**What needs to be done:**
Format everything from the line containing "What You Just Unlocked" down to the line containing "high-performing agents. Share what’s" as a numbered list, leaving out any blank lines.

Extracted page text data
###

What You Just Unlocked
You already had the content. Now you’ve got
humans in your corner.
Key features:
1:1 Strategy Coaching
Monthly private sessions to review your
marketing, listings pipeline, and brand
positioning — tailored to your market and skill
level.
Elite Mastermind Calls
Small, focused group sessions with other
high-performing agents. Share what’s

###

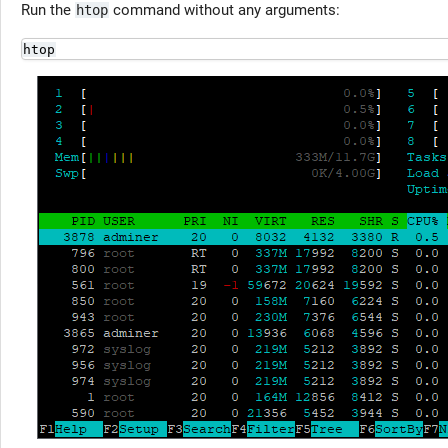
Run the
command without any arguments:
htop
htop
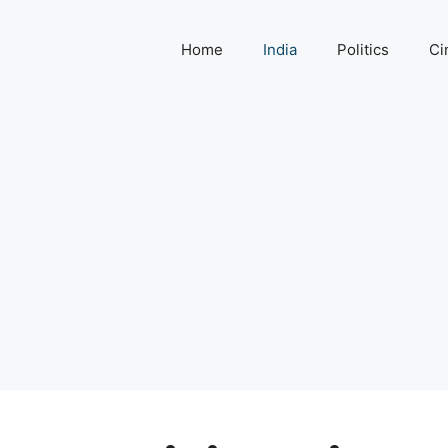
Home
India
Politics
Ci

###

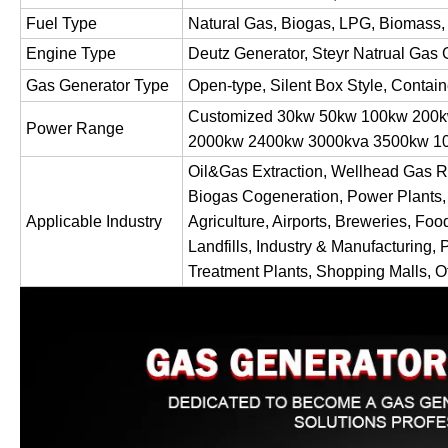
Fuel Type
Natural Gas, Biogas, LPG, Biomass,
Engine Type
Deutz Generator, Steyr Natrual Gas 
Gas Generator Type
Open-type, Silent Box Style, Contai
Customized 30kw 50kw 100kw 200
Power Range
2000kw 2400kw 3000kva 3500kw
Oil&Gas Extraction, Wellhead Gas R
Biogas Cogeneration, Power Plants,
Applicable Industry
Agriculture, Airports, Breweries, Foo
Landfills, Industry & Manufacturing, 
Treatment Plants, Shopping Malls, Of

###

**Task result:**
1. What You Just Unlocked
2. You already had the content. Now you’ve got
3. humans in your corner.
4. Key features:
5. 1:1 Strategy Coaching
6. Monthly private sessions to review your
7. marketing, listings pipeline, and brand
8. positioning — tailored to your market and skill
9. level.
10. Elite Mastermind Calls
11. Small, focused group sessions with other
12. high-performing agents. Share what’s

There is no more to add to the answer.